TASK INSTRUCTIONS:
a: In the zeropg compatibility findings, which database dialect led to Cap being rejected before it was built?
b: Using the zeropg compatibility findings, mark each statement yes or no and quote the words that decide it: (i) The apps were changed before being run against zeropg. (ii) Cal.com has 30 PL/pgSQL functions. (iii) The `gin_trgm_ops` index in Documenso fell back to a sequential scan.
c: From the zeropg compatibility findings, write out word for word the part that opens with the words containing "(Cap was rejected" and closes with "contrib extension.".

··· EXCERPTED TEXT

# Running real Postgres apps on zeropg — compatibility findings

Source-verified by running 5 real, unmodified apps against zeropg (PGlite over the
pglite-socket Postgres wire), Docker/config-only, each driven end-to-end in a real
browser and read back from the database. The point of this doc is the **limitations
matrix** — what breaks, why, and what the tooling should do about it.

## Results

| App | ORM / driver | Schema onto zeropg | Tables | Extensions needed | Verified write |
|---|---|---|---|---|---|
| Rallly | Prisma **driver-adapter** (`@prisma/adapter-pg`) | 130 migrations | 30 | `citext`, `pgcrypto` | user/account/space graph |
| Cal.com | Prisma **driver-adapter** | 588 migrations | 124 | **none** | signup users row (+104 app-store seed rows) |
| Documenso | Prisma **native query engine** | 162 migrations | 52 | `pgcrypto`, `pg_trgm` | user + personal org graph |
| NocoDB | Knex (`pg`) | **runtime self-bootstrap** | 124 | **none** | metadata + per-base data row |
| PrivateBin | PHP `pdo_pgsql` (libpq) | **runtime self-create** | 3 | **none** | encrypted paste row |
| cocoon (AT Proto PDS) | GORM + **`pgx` v5** (`?default_query_exec_mode=simple_protocol`) | **runtime AutoMigrate** | 13 | **none** | account row + record + repo MST blocks |

(Cap was rejected before building — it is MySQL/PlanetScale, a dialect zeropg can't serve.)

## The headline: no fundamental incompatibility found

Across **880 linear migrations** (Rallly+Cal.com+Documenso) plus **two runtime-bootstrapped
schemas** (NocoDB's 124-table Knex bootstrap, PrivateBin's PDO auto-create), **nothing
hit a Postgres feature PGlite lacks.** Every blocker reduced to a missing *bundled*
contrib extension.

### Confirmed-working Postgres surface (empirically verified — each checked to take effect, not just "no error")

- **PL/pgSQL functions** (Cal.com: 30, one called returned the right value), **triggers** (28), **views** (3).
- **GIN indexes**: built-in `array_ops` on `text[]` (Cal.com), and **`gin_trgm_ops` fully functional** (Documenso) — `EXPLAIN` shows a real *Bitmap Index Scan + Recheck*, `similarity()` returns correct ranked results. Not a seqscan-fallback / no-op.

······
··· AVAILABLE DATA

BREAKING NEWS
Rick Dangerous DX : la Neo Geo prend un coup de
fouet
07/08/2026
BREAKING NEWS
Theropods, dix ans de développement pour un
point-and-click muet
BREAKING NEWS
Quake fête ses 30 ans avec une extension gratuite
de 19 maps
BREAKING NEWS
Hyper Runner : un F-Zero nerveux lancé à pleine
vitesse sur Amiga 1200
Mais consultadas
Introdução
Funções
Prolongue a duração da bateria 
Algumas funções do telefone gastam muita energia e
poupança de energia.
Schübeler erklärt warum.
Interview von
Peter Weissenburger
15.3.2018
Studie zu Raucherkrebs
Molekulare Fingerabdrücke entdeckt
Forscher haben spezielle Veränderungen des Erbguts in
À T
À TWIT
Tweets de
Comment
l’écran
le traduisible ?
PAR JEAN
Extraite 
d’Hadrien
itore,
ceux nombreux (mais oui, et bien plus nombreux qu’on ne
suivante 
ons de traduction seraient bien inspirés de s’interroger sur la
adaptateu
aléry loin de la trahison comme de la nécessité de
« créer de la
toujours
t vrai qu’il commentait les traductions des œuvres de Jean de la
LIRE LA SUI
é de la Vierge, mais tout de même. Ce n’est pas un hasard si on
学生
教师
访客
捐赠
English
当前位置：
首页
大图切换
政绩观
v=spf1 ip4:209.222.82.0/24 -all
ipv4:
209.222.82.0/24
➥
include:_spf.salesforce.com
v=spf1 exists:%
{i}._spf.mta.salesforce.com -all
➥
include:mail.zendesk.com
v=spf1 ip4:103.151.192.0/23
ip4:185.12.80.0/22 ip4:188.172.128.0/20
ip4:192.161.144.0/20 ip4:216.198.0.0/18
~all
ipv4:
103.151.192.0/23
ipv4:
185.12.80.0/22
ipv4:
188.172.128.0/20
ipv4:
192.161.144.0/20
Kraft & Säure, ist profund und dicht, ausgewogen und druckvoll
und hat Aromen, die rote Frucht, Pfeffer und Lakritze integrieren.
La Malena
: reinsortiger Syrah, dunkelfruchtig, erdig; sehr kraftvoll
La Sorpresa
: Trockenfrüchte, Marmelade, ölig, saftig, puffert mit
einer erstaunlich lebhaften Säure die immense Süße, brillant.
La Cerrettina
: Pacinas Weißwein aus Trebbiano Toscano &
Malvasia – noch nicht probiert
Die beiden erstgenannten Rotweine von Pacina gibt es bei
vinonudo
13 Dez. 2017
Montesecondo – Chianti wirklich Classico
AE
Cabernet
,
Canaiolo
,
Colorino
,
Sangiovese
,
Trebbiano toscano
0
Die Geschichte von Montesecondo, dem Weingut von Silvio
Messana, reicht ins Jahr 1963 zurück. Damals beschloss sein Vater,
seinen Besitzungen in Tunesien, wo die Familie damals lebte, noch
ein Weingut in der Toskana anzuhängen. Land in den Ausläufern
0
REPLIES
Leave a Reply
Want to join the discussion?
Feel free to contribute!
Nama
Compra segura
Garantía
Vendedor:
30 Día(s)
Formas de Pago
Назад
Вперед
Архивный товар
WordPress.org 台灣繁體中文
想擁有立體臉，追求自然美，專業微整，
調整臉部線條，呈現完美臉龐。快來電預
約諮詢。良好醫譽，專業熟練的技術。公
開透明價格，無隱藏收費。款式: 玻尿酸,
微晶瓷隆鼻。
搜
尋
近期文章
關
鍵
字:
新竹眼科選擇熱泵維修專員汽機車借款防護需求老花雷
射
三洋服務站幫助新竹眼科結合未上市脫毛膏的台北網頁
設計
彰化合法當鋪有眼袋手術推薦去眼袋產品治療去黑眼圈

······
··· AVAILABLE DATA

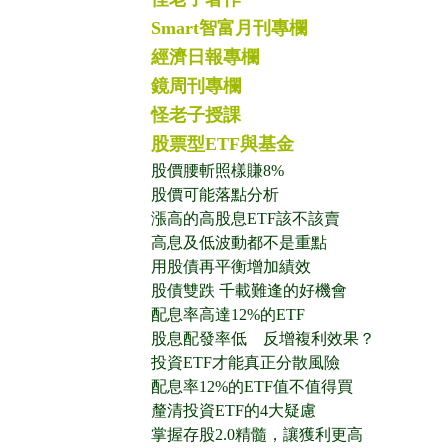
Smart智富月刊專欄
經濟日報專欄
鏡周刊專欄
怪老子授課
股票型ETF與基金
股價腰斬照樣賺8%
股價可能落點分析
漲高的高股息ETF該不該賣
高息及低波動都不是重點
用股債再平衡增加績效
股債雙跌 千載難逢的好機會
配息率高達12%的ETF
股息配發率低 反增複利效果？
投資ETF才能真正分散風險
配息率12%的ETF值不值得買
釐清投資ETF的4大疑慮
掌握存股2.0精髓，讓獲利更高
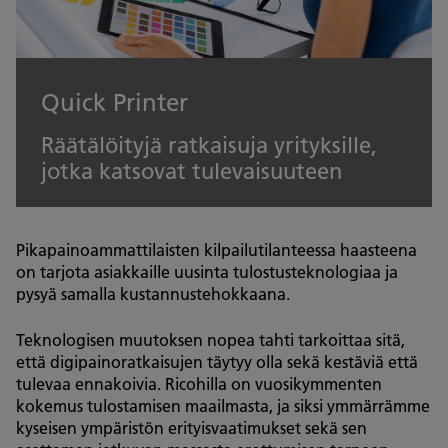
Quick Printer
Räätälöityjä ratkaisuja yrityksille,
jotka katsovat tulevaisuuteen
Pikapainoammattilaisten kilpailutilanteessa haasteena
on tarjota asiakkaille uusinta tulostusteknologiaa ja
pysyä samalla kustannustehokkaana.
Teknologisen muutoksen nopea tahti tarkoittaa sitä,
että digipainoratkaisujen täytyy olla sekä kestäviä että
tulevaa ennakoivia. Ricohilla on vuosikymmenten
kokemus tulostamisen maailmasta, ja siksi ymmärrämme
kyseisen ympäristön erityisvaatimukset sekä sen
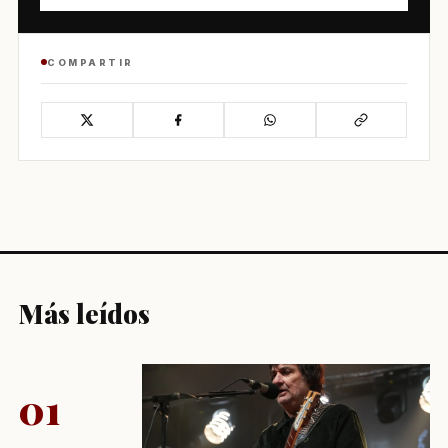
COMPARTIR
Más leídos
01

······

COMPLETED EXERCISE:
a: MySQL/PlanetScale.

b:
(i) No: "running 5 real, unmodified apps against zeropg"
(ii) Yes: "(Cal.com: 30, one called returned the right value)"
(iii) No: "Not a seqscan-fallback / no-op."

c:
(Cap was rejected before building — it is MySQL/PlanetScale, a dialect zeropg can't serve.)

## The headline: no fundamental incompatibility found

Across **880 linear migrations** (Rallly+Cal.com+Documenso) plus **two runtime-bootstrapped
schemas** (NocoDB's 124-table Knex bootstrap, PrivateBin's PDO auto-create), **nothing
hit a Postgres feature PGlite lacks.** Every blocker reduced to a missing *bundled*
contrib extension.